KEFAMENANU - Pemilihan kepala daerah Kabupaten Timor Tengah Utara (TTU), Nusa Tenggara Timur (NTT), akhirnya batal, setelah batas waktu pendaftaran hingga pukul 16.00 Wita, hanya ada satu pasangan calon bupati dan wakil bupati yang terdaftar. Juru Bicara Komisi Pemilihan Umum (KPU) Kabupaten TTU, Fidel Olin ditemui Kompas.com di ruang kerjanya, Senin (3/8/2015) mengatakan, pihaknya saat ini sedang menggelar pleno untuk menghentikan proses tahapan Pilkada tahun 2015 yang akan ditunda ke tahun 2017 nanti.

“Berdasarkan Peraturan KPU Nomor 12 Tahun 2015, pasal 89, jelas tertulis bahwa jika dalam massa perpanjangan tidak ada calon yang mendaftar dan hanya ada satu pasangan calon yang mendaftar, maka KPU Kabupaten segera menetapkan keputusan bahwa semua tahapan pemilukada dihentikan dan akan ada Pilkada pada 2017 nanti,” kata Fidel.

Akibat ditundanya Pilkada, ini lanjut Fidel, dampak yang timbul adalah semua tahapan yang sudah dijalani selama beberapa bulan ini otomatis tidak dilanjutkannya lagi. Apalagi sementara ini, ada pemuktahiran data oleh Petugas Pemutakhiran Data Pemilih (PPDP) di desa atau di lapangan.

“Tapi secara resmi kita akan membuat surat keputusan bahwa tahapan Pilkada TTU berhenti total.

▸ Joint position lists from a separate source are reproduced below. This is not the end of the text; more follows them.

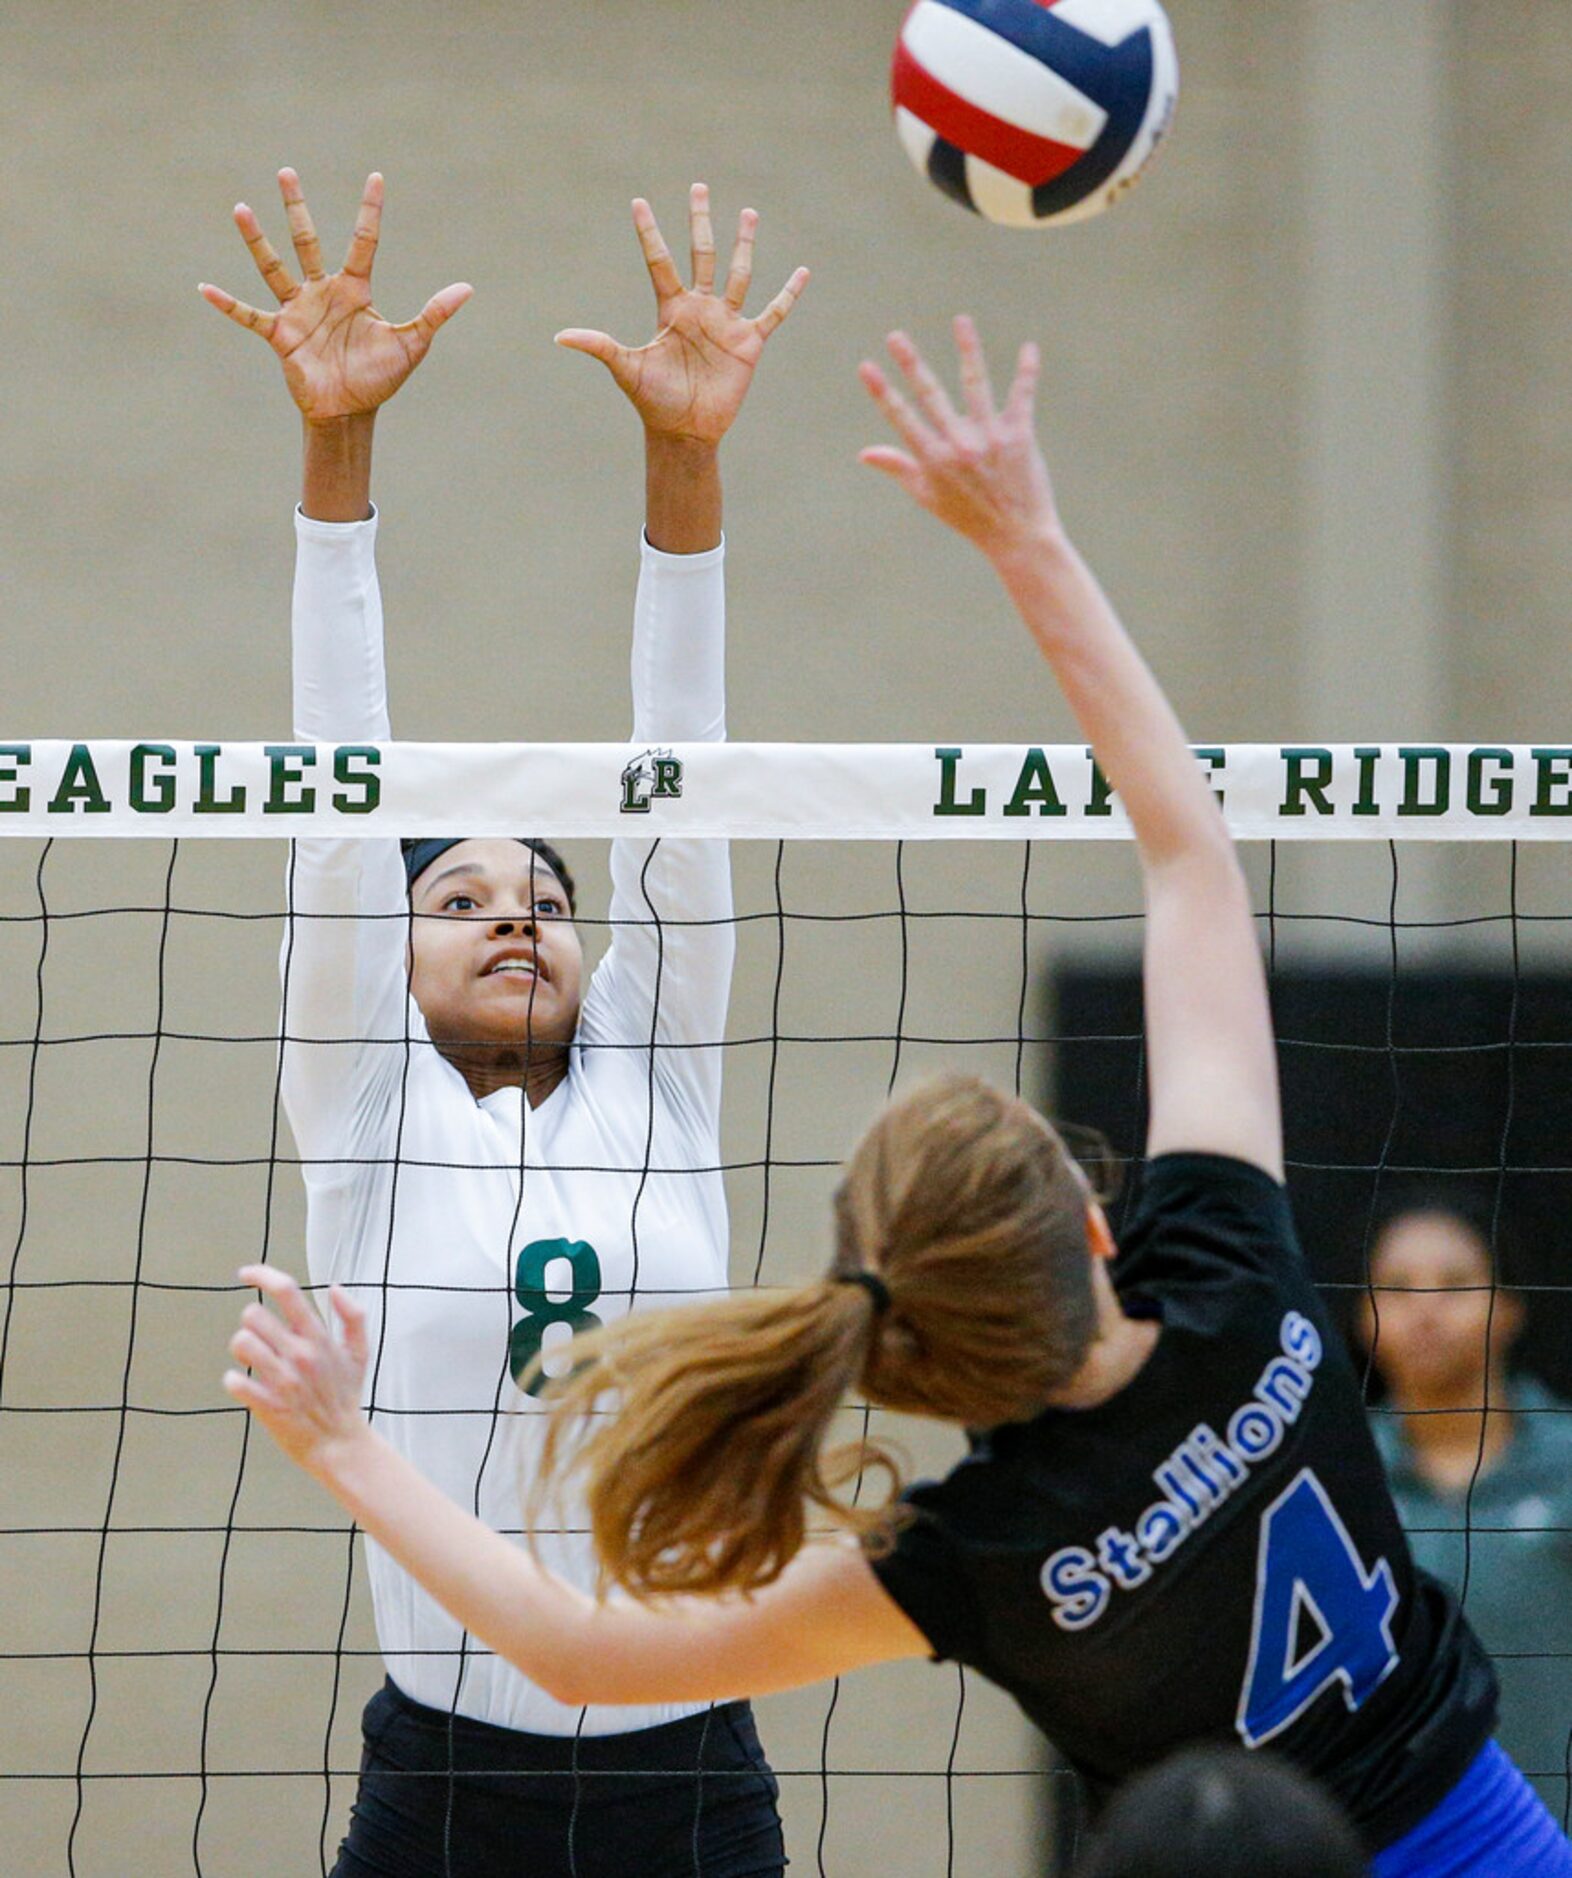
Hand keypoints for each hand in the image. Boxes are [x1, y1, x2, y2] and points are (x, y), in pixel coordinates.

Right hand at [199, 170, 471, 424]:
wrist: (351, 412)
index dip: (370, 211)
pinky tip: (205, 288)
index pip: (363, 241)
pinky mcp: (281, 335)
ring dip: (257, 240)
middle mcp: (322, 293)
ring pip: (274, 267)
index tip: (376, 176)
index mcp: (354, 290)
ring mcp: (298, 311)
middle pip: (307, 241)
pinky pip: (249, 316)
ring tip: (240, 208)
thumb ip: (435, 314)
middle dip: (296, 208)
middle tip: (286, 171)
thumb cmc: (379, 379)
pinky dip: (228, 305)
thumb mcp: (412, 344)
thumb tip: (467, 288)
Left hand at [224, 1264, 368, 1472]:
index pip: (286, 1290)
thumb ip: (353, 1316)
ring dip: (242, 1348)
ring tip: (252, 1360)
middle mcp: (300, 1353)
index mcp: (319, 1337)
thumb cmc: (345, 1397)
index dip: (261, 1274)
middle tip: (261, 1338)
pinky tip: (244, 1384)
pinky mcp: (268, 1405)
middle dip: (251, 1322)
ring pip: (241, 1342)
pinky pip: (236, 1382)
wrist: (340, 1445)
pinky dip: (234, 1380)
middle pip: (253, 1314)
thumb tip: (335, 1287)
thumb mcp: (360, 1354)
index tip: (245, 1274)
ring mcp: (283, 1380)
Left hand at [556, 185, 807, 445]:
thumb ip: (599, 346)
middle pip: (701, 254)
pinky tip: (802, 272)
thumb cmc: (653, 402)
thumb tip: (559, 336)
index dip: (649, 232)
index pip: (659, 261)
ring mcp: (726, 323)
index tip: (638, 202)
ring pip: (738, 274)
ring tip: (749, 212)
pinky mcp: (749, 343)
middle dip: (700, 221)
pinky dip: (788, 294)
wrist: (685, 431)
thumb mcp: (626, 369)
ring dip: (744, 244)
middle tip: (698, 186)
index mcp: (671, 310)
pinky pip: (773, 313)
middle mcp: (699, 309)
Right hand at [858, 317, 1060, 562]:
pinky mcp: (1018, 436)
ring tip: (961, 321)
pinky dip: (1027, 371)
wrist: (1016, 537)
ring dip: (968, 350)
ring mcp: (989, 438)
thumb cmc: (969, 517)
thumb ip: (898, 468)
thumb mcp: (927, 496)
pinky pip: (1022, 396)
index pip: (901, 418)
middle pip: (931, 396)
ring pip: (975, 384)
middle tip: (895, 336)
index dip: (882, 392)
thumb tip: (864, 452)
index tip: (866, 366)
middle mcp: (958, 445)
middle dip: (911, 364)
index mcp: (933, 459)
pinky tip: (1029, 348)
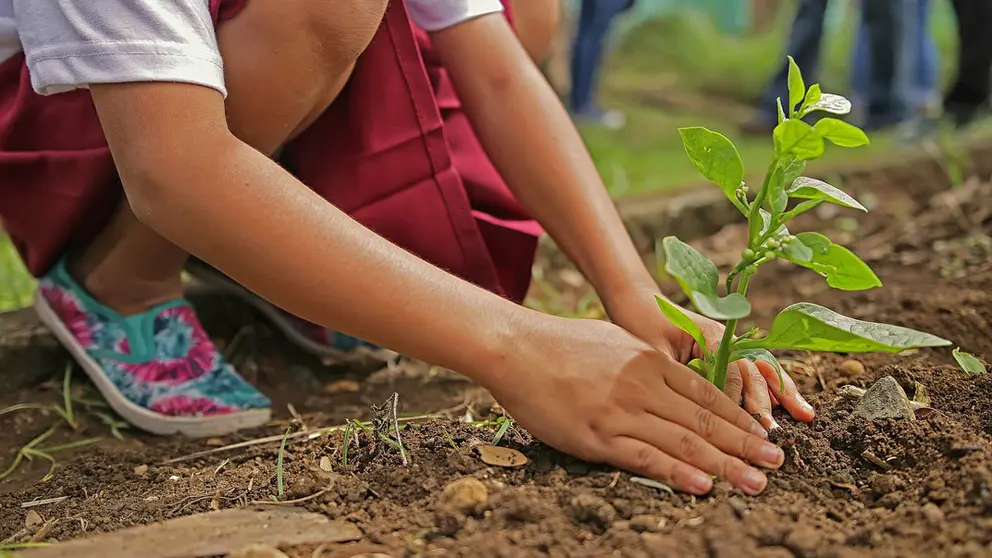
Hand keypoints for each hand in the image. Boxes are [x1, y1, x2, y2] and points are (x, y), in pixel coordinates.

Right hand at [483, 315, 785, 494]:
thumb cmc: (561, 344)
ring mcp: (621, 411)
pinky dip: (677, 473)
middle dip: (745, 444)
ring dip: (725, 464)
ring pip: (684, 442)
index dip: (740, 418)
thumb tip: (671, 378)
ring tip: (756, 482)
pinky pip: (645, 457)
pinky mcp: (597, 435)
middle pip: (705, 421)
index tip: (764, 435)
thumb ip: (646, 363)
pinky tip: (703, 485)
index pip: (707, 395)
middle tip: (776, 463)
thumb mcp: (615, 342)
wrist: (516, 347)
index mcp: (650, 361)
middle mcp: (644, 386)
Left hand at [604, 286, 814, 429]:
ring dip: (782, 393)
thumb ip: (676, 376)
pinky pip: (756, 370)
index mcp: (710, 335)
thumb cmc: (641, 327)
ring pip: (762, 370)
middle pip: (752, 371)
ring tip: (805, 416)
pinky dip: (774, 387)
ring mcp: (731, 345)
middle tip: (772, 431)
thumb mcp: (654, 353)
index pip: (730, 372)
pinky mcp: (728, 353)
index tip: (738, 427)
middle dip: (764, 402)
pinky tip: (791, 405)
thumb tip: (692, 410)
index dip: (734, 401)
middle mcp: (726, 339)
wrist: (639, 304)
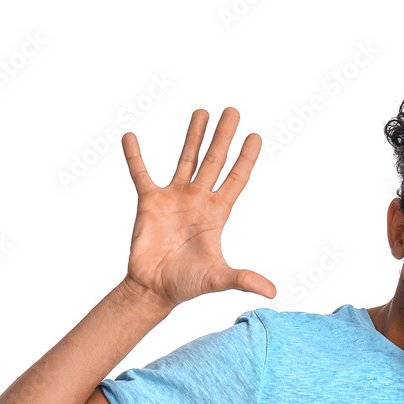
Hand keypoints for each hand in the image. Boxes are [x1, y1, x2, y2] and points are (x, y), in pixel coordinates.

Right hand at [119, 107, 275, 306]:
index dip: (246, 158)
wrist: (154, 289)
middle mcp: (198, 200)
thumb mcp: (218, 278)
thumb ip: (244, 279)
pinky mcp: (149, 202)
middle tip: (233, 110)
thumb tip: (272, 293)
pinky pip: (141, 174)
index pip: (236, 179)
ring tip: (202, 111)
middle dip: (224, 136)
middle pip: (215, 160)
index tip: (256, 136)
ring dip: (193, 136)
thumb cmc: (187, 284)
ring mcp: (174, 198)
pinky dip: (135, 156)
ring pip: (186, 159)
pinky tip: (130, 136)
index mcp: (217, 213)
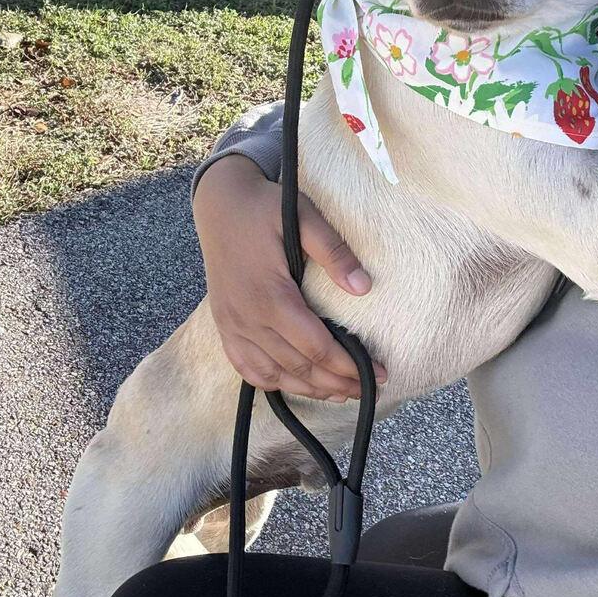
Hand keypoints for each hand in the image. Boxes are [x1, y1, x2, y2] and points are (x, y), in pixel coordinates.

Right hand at [193, 155, 385, 400]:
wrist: (219, 202)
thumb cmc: (264, 208)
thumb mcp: (303, 217)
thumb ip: (334, 251)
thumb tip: (364, 287)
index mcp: (270, 296)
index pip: (316, 347)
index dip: (348, 366)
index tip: (378, 373)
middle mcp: (248, 318)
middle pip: (298, 367)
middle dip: (336, 384)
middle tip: (369, 390)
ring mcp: (232, 325)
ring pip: (272, 374)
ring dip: (308, 389)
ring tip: (340, 393)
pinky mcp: (224, 324)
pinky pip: (245, 366)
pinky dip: (271, 382)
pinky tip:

Dan semua petugas PPK PPS dan PPDP akan diberhentikan,” kata Fidel.

Padahal, lanjut Fidel, pada tanggal 29 sampai 31 Juli 2015, pihaknya sudah melakukan sosialisasi dan bersurat ke partai politik, serta melalui media massa cetak lokal maupun radio dan pengumuman melalui kantor KPU, tentang syarat calon dan jadwal, tetapi tetap saja sampai batas waktu tidak ada yang mendaftar.

Untuk diketahui, pasangan calon yang telah mendaftar di KPU Kabupaten TTU adalah calon petahana yang diusung oleh PDI Perjuangan yakni Raymundus Sau Fernandes dan Aloysius Kobes. Pasangan calon itu mendaftar pada Senin (27/7/2015) lalu.

Sementara itu, dua pasangan calon yakni Eusebio Hornai Rebelo dan Raymundus Loin yang diusung oleh Partai Nasdem, Gerindra, Demokrat, PAN dan Hanura, serta Gabriel Manek dan Edwar Tanur yang diusung Golkar dan PKB, enggan untuk mendaftar meskipun KPU telah memperpanjang masa pendaftaran selama tiga hari yakni 1 sampai 3 Agustus 2015.